Он хотел еще что-то сказать, вспомнить, спросить или пошутить, наконец, хотя это ему мало когда удавалось, но Лида уже ушла.
Хлопнула дверь, словно кто-то поставил большую жирную точку. Опять все получилось не так, и Сушеницкий хрипло выругался.
Пася объявилась под утро. Ее привез темно-синий «Мерседес».
Помахав пальчиками своему кавалеру, она, слегка покачиваясь, направилась к подъезду: в темных туфлях на тонких каблуках, в черных чулках и коротенькой серенькой шубке. Пася ненавидела рассветные часы — они всегда были отвратительными, с мутным осадком в груди и грязным привкусом на губах. Серый воздух еще сохранял некую таинственность ночи, но волшебство быстро уплывало, меняло свой облик, сверкающие огни гасли, позолота тускнела, а шампанское превращалось в обыденную газированную отрыжку. Она шла к своему подъезду, проклиная мир, и не заметила, как от стены противоположного дома отделилась высокая фигура.
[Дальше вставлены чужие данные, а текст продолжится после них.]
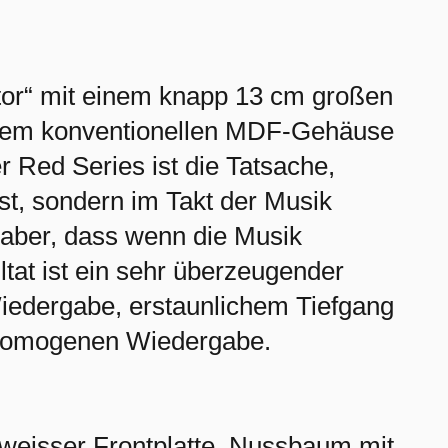
tor“ mit einem knapp 13 cm großen
einem konventionellen MDF-Gehäuse
 Red Series ist die Tatsache,
st, sondern im Takt der Musik
 aber, dass wenn die Musik
tat ist ein sehr überzeugender
Wiedergabe, erstaunlichem Tiefgang
d homogenen Wiedergabe.
t weisser Frontplatte, Nussbaum mit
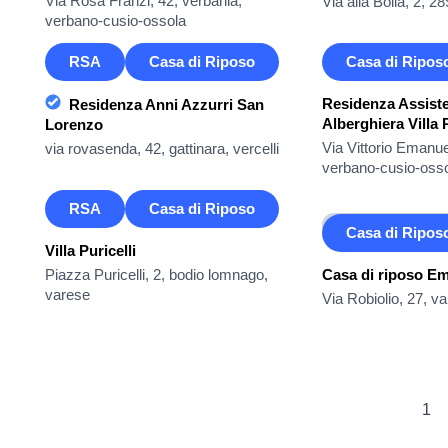
Via Rosa Franzi, 42, verbania,
Via alla Bolla, 2, 
verbano-cusio-ossola
RSA
Casa di Riposo
Casa di Ripos
Residenza Assiste
Residenza Anni Azzurri San
Alberghiera Villa 
Lorenzo
Via Vittorio Emanue
via rovasenda, 42, gattinara, vercelli
verbano-cusio-oss
RSA
Casa di Riposo
Immagine non
Casa di Ripos
Villa Puricelli
Piazza Puricelli, 2, bodio lomnago,
Casa di riposo Em
varese
Via Robiolio, 27, va
1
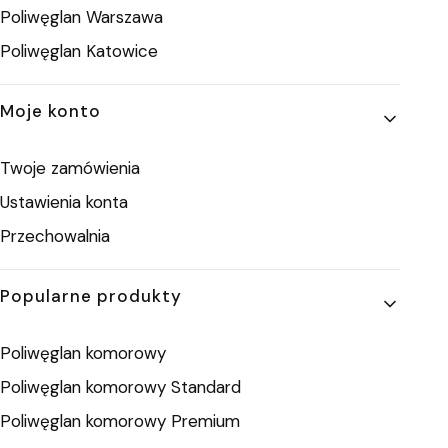
Poliwęglan Warszawa
Poliwęglan Katowice
Moje konto
Twoje zamówienia
Ustawienia konta
Przechowalnia
Popularne produkty
Poliwęglan komorowy
Poliwęglan komorowy Standard
Poliwęglan komorowy Premium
Всю прошедшую ночь шестидесятилетний художник Валерий Горицветов караулил эту девушку. У него к ней были претензии. Пася торговала импортными презервативами, женским бельем, золотыми колечками, контрабандными духами, дешевыми колготками и флаконами с коричневой жидкостью — эти флаконы она называла тибетским лекарством. Неделю назад она подсунула Горицветову пилюли цвета ржавой воды, заверив, что они обязательно поднимут его убывающие мужские возможности.
Таблетки, по словам Паси, были сотворены из травки, собранной в Непале, и принимать их необходимо по половинке утром и по целой на ночь, запивая молоком, настоянном на мяте. Горицветов честно исполнил ритуал и через три дня пригласил к себе в мастерскую одинокую молодую фею. «Для выяснения возможностей натуры», — как выражался он в подобных случаях.
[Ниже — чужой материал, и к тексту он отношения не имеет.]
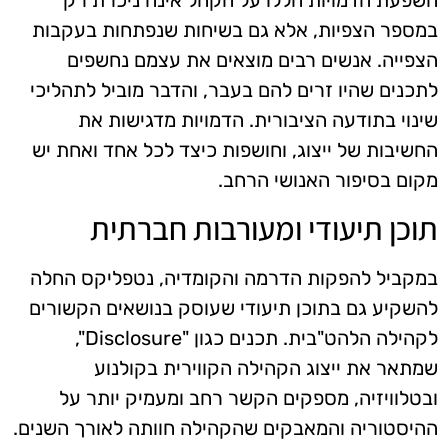
במספר הצפיות, אלא גם בשיחות שנפתחות בעקבות
הצפייה. אנשים רבים מוצאים את עצמם נחשפים
לתכנים שהיו זרים להם בעבר, והדבר מוביל לתהליכי
שינוי בתודעה הציבורית. הדמויות מדגישות את
החשיבות של ייצוג, וחושפות כיצד לכל אחד ואחת יש
מקום בסיפור האנושי הרחב.
תוכן תיעודי ומעורבות חברתית
במקביל להפקות הדרמה והקומדיה, נטפליקס החלה
להשקיע גם בתוכן תיעודי שעוסק בנושאים הקשורים
לקהילה הלהט"בית. תכנים כגון "Disclosure",
שמתאר את ייצוג הקהילה הקווירית בקולנוע
ובטלוויזיה, מספקים הקשר רחב ומעמיק יותר על
ההיסטוריה והמאבקים שהקהילה חוותה לאורך השנים.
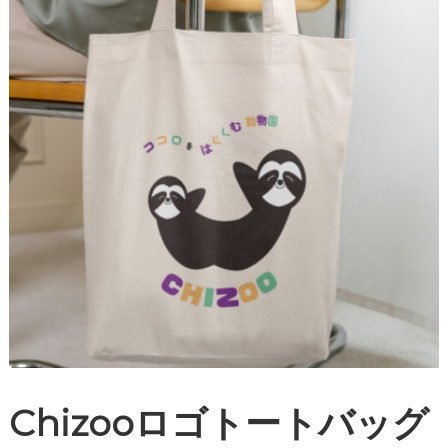
Chizooロゴトートバッグ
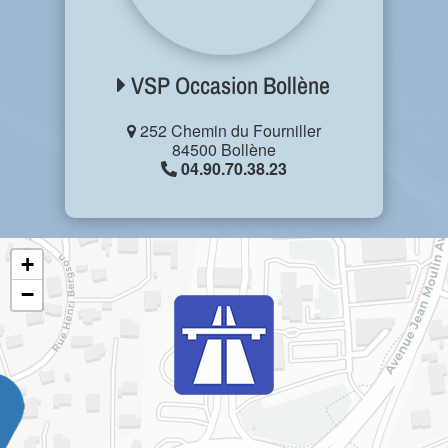
VSP Occasion Bollène
252 Chemin du Fourniller
84500 Bollène
04.90.70.38.23
+
−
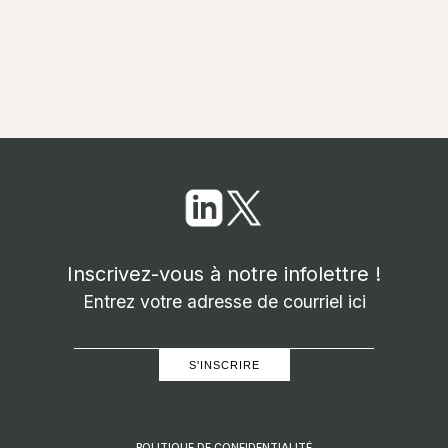
Inscrivez-vous à notre infolettre !
Entrez votre adresse de courriel ici
E-
mail
(Nécessaire)
S'INSCRIRE
POLITIQUE DE CONFIDENTIALITÉ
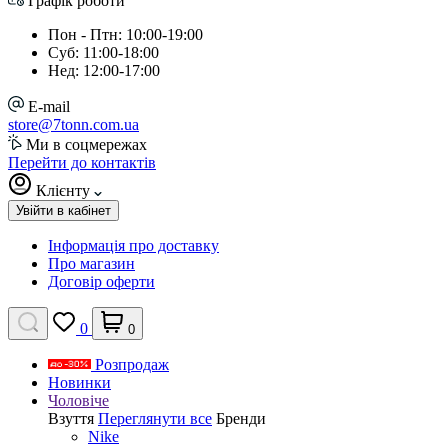
Графік роботи
Пон - Птн: 10:00-19:00
Суб: 11:00-18:00
Нед: 12:00-17:00
E-mail
store@7tonn.com.ua
Ми в соцмережах
Перейти до контактів
Клієнту
Увійти в кабінет
Інформація про доставку
Про магазин
Договір оферти
0
0
Розпродаж
Новинки
Чоловіче
Взуття
Переглянути все
Бренди
Nike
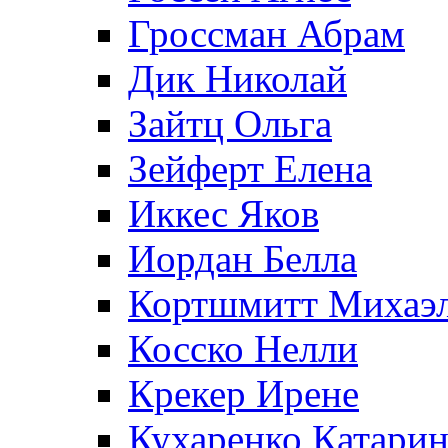
Гроссман Абрам
Дик Николай
Зайтц Ольга
Зейферт Елена
Иккес Яков
Иордан Белла
Кортшмитт Михаэ
Косско Нелли
Крекер Ирене
Кухаренко Катарин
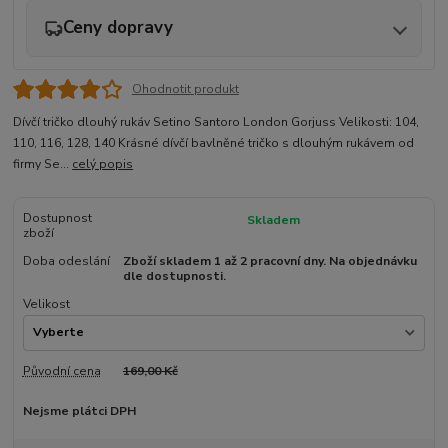
Ceny dopravy
Ohodnotit produkt
Dívčí tričko dlouhý rukáv Setino Santoro London Gorjuss Velikosti: 104,
110, 116, 128, 140 Krásné dívčí bavlněné tričko s dlouhým rukávem od
firmy Se...
celý popis
Dostupnost
Skladem
zboží
Doba odeslání
Zboží skladem 1 až 2 pracovní dny. Na objednávku
dle dostupnosti.
Velikost
Původní cena
169,00 Kč
Nejsme plátci DPH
Натура оказалась превосходной, а фея — необыкновенно уступчивой. Но то, что произошло в итоге, можно было назвать скорее конфузией, чем викторией. Горицветов вздрогнул, вспоминая те полуночные минуты: фея презрительно кривила губки, не дождавшись от представителя богемы восхитительных и блистательных мгновений, а Горицветов, сидя голым на холодном кухонном табурете, напитывался гневом, как белая губка, брошенная в лужу, напитывается черной водой.
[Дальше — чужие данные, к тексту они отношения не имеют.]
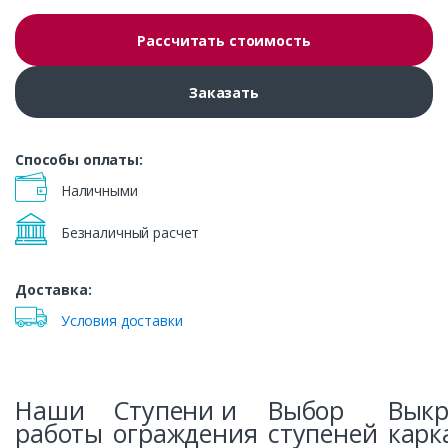
Рассчитать стоимость
Заказать
Способы оплаты:
Наличными
Безналичный расчет
Доставка:
Условия доставки
Наши
Ступени и
Выбор
Вык
работы
ограждения
ступеней
карк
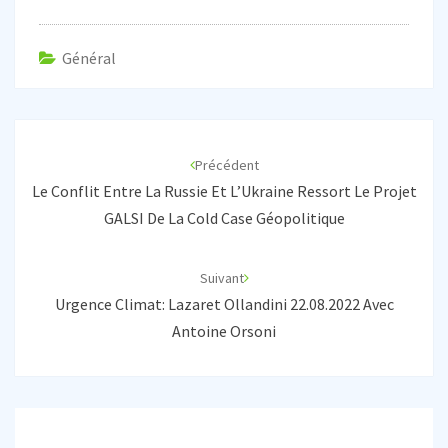
Général
Navigation
d'article
Précédent
Le Conflit Entre La Russie Et L’Ukraine Ressort Le Projet
GALSI De La Cold Case Géopolitique
Suivant
Urgence Climat: Lazaret Ollandini 22.08.2022 Avec
Antoine Orsoni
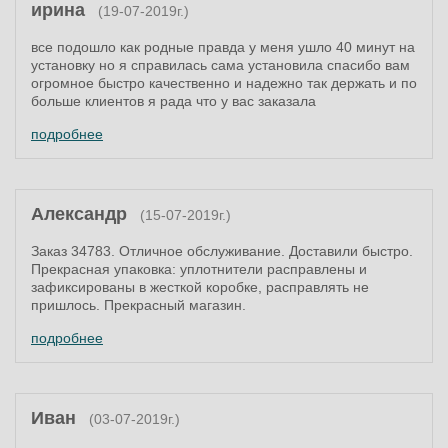
ирина
(19-07-2019г.)
все подошло как родные правда у меня ушло 40 минут на
установку но я справилась сама установила спасибо вам
огромное быстро качественно и надежно так держать и по
больше клиентов я рада что у вас заказала
подробнее
Александр
(15-07-2019г.)
Заказ 34783. Отличное обслуживание. Доставили быстро.
Прекрасная упаковка: уплотнители расправлены и
зафиксированы в жесткой коробке, расправлять не
пришлось. Прекрасный магазин.
подробнее
Иван
(03-07-2019г.)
В окне шестого этажа зажегся свет: Пася наконец добралась до своей квартиры. Горицветов тряхнул головой, сбрасывая воспоминания, шмыгнул носом и с трудом задвигал застоявшимися ногами. Его путь лежал в десятиэтажный дом, стоявший напротив того, где жила Пася. В подъезде пахло собачьей мочой и жареным луком. Горицветов, дыша открытым ртом и отплевываясь вязкой горьковатой слюной, поднялся на площадку седьмого этажа. Вынул из кармана подзорную трубу и раздвинул ее длинным элегантным движением — в этот самый момент он понравился самому себе и пожалел, что никто его не видит.